3 règles simples pour sortir de la culture « coup de com’ »

J’ai participé comme auditeur au 1er Campus de la Communication qui s’est déroulé du 1er au 2 juillet à Paris à l’initiative d’une douzaine d’associations professionnelles de la communication. A la lumière des débats de la première matinée sous la houlette rafraîchissante du sociologue Dominique Wolton, je suis ravi de constater que le métier de dircom s’organise et réfléchit sur son essence. Enfin s’élèvent les voix pour refuser d’être réduit aux caricatures méprisantes si souvent jetées en pâture par les médias et l’opinion publique. Enfin s’affirment les convictions pour faire de la communication, une véritable fonction stratégique ancrée dans le long terme plutôt qu’un gadget de bonimenteur court-termiste pour dirigeants en mal de gloriole.

Combien de fois en effet avons-nous entendu claquer l’expression « c’est de la com ! » pour désigner une action menée en interne ou en externe. Une expression qui ne fleure pas le compliment appuyé, loin s’en faut ! Elle tombe au contraire comme un verdict péjoratif où la communication est synonyme de vaste escroquerie intellectuelle, voire de manipulation de la pire espèce pour travestir la réalité des faits à l’avantage exclusif de quelques-uns.
· · · ·
● **Consigne A**
Relevez chaque ligne des entrées contenant la chaîne « this », en tenant compte de la casse.
L'article sur la communication n'a aucun lien avec les entrées.

● **Données fournies**
· · · ·
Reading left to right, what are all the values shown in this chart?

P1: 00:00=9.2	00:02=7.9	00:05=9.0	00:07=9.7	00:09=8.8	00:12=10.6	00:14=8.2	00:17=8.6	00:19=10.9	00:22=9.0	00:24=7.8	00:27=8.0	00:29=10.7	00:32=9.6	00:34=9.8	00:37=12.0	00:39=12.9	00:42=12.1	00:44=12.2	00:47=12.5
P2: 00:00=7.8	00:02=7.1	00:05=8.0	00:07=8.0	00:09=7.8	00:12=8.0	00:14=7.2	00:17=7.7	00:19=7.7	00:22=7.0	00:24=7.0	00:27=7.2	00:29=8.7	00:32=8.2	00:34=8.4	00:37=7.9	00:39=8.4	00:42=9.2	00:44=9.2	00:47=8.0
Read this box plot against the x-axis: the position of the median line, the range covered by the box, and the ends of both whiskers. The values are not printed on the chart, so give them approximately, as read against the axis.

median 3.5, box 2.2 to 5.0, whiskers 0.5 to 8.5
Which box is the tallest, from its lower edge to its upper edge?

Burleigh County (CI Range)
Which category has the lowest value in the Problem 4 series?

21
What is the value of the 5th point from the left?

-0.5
· · · ·
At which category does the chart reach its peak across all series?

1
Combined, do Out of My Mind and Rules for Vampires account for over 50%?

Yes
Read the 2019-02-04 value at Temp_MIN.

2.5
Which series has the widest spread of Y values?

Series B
· · · ·
● **Consigne B**
Reproduisez le passage de l'article sur la communication allant de « 3 règles simples » jusqu'à « mal de gloriole. » inclus, en y substituant « directeur de la communication » à « dircom ».

● **Réponse attendue A**
Reading left to right, what are all the values shown in this chart?
Read this box plot against the x-axis: the position of the median line, the range covered by the box, and the ends of both whiskers. The values are not printed on the chart, so give them approximately, as read against the axis.

● **Réponse attendue B**
3 règles simples pour sortir de la culture « coup de com’ »

J’ai participé comme auditeur au 1er Campus de la Communication qui s’est déroulé du 1er au 2 juillet à Paris à l’initiative d’une douzaine d’associations professionnelles de la communication. A la lumière des débats de la première matinée sous la houlette rafraîchissante du sociologue Dominique Wolton, je suis ravi de constater que le métier de directeur de la communication s’organise et réfléchit sur son essence. Enfin s’élèvent les voix pour refuser d’être réduit aux caricatures méprisantes si souvent jetées en pâture par les médias et l’opinion publique. Enfin s’affirment les convictions pour faire de la communication, une véritable fonction stratégique ancrée dans le long terme plutôt qu’un gadget de bonimenteur court-termiste pour dirigeants en mal de gloriole.